A controversial best-selling account of the hunt for Madeleine McCann by the Portuguese detective who led the investigation is expected to be published in the UK soon, according to its author.
Speaking exclusively to The Independent on Sunday, Goncalo Amaral denied cashing in on the tragic disappearance of the three-year-old but said he was determined to restore his reputation, which "had been torn to shreds" by unfair and inaccurate media reports.
The book, Maddie: The Truth about the Lie, has already sold an estimated 180,000 copies in Europe, and Mr Amaral's representatives are trying find a British publisher. The McCanns said last night that they would scrutinise any British publication with a view to possible legal action.
Madeleine went missing on 3 May 2007, days before her fourth birthday, from a holiday apartment in the Algarve resort of Praia da Luz as her parents dined at a nearby restaurant. In the Portuguese edition of his book, Mr Amaral says he believes she died in a "tragic accident" in the Mark Warner holiday flat where she was left to sleep the night she disappeared.
Mr Amaral was removed from the investigation in October 2007 after criticising British police officers. Nine months later the Portuguese authorities closed the investigation and lifted the arguido [suspect] label from Madeleine's parents.
The book's publisher, Mario Sena Lopes, said there was now an English version of Mr Amaral's book and he was negotiating a UK deal. He said several publishers were interested and he was confident the British public would soon be able to read the book.
Mr Amaral said: "I received numerous messages of support and solidarity since being taken off the case, including from the UK – messages that also motivated me to tell people what I knew about the Maddie case. I am positive that there's also a section of the public eager to know the truth.
"People can form their opinion without the manipulation that we have seen before."
He said his only regret was failing to carry out a reconstruction of the events soon after Madeleine vanished but claims he was put under "serious pressure" not to. He insisted this was the only failure in a "perfect" text-book investigation.
Asked whether he thought Madeleine was dead, he said: "It is not just my opinion. A whole team of Portuguese and British investigators came to that conclusion last year, and this is part of the files. I have never said the couple killed their daughter and this is not my belief. Deaths may happen for natural reasons, accident or intervention by a third party."

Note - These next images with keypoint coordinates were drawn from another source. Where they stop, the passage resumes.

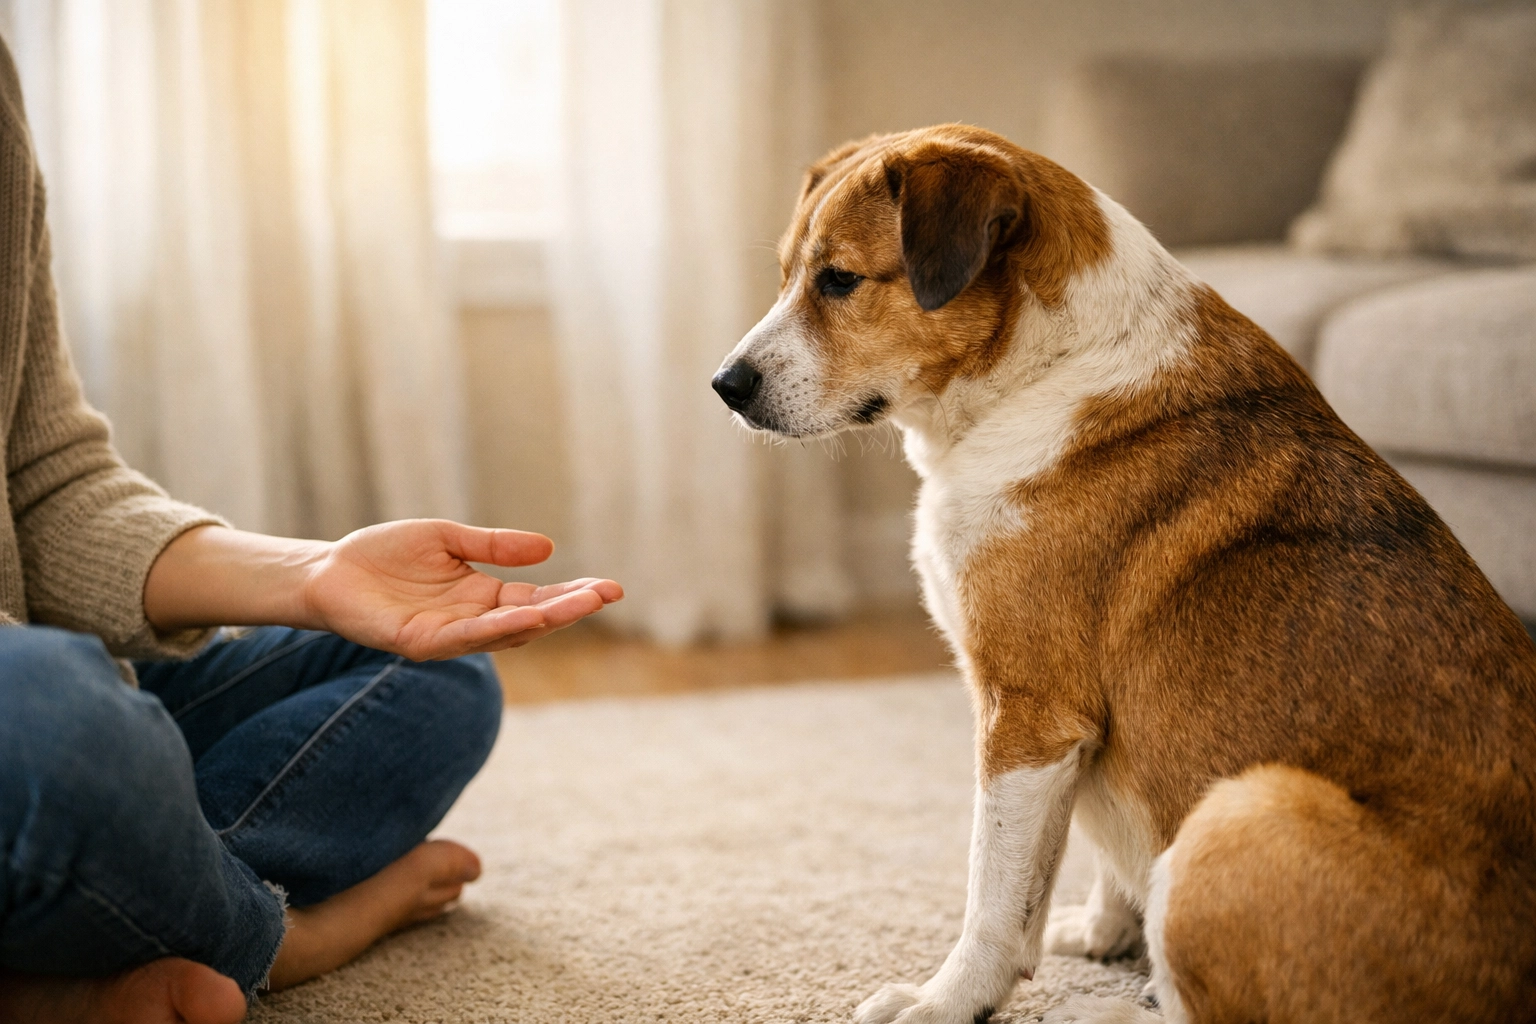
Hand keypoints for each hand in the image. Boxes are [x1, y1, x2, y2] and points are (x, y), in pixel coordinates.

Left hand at [303, 520, 621, 659]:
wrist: (328, 571)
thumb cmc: (383, 555)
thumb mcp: (448, 539)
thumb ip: (493, 545)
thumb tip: (548, 549)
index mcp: (481, 597)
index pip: (536, 599)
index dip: (572, 594)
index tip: (609, 587)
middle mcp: (471, 622)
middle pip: (531, 619)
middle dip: (571, 608)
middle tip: (607, 594)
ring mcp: (448, 636)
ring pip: (505, 632)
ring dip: (545, 619)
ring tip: (580, 604)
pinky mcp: (419, 643)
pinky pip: (464, 638)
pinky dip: (496, 629)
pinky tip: (524, 618)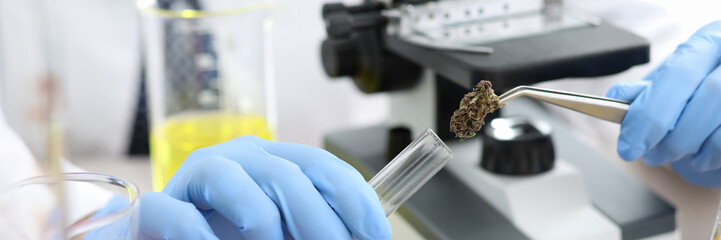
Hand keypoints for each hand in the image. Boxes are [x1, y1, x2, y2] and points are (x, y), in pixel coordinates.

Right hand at [139, 135, 390, 239]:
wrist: (174, 239)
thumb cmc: (234, 238)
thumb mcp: (285, 232)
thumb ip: (314, 229)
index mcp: (274, 163)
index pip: (321, 166)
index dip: (354, 199)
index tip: (376, 235)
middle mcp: (239, 159)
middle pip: (287, 175)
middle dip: (320, 223)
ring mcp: (197, 176)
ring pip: (235, 182)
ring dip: (264, 227)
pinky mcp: (160, 205)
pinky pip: (181, 215)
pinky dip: (201, 238)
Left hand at [606, 20, 720, 186]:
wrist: (718, 102)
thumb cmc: (694, 89)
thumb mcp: (667, 83)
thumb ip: (646, 90)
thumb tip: (618, 97)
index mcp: (710, 40)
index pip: (680, 73)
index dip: (650, 112)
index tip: (629, 144)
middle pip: (710, 96)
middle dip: (671, 135)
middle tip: (649, 154)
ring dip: (689, 148)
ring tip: (669, 154)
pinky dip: (708, 156)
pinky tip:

He said he was unperturbed by the threat of any legal action from the McCann family. "There is no reason for that. The details exposed in the book are facts, happenings and objective data which figure in the process and not lies, as they have been described in the press."
He denied he was profiting from the tragic case. "The biggest thing I achieved with this book was to defend my honour and that of those who worked with me. The way I see it, you cannot put a price on dignity. The other objective of the book is to contribute to the search for the truth."
Mr Amaral added that he is now considering legal action against a number of British media outlets. The "excessive" publicity the case attracted was a "double-edged sword: on one hand it makes the disappearance known, but on the other hand it puts the life of the missing person in jeopardy," he insisted. "I demanded from my superiors, they stand up for the investigators faced with attacks by the media, but that never happened. This was one of the reasons that led me later on to hand in my resignation so I could regain my freedom of speech and write the book."
Clarence Mitchell, a spokesman for the McCanns, said last night: "Lawyers for Kate and Gerry have been aware of what Mr Amaral has been alleging for some time. What he has said and written before now is grossly defamatory of them.
"If he chooses to publish them in Britain those words will be studied intensely carefully and they will not hesitate to act if they are defamatory."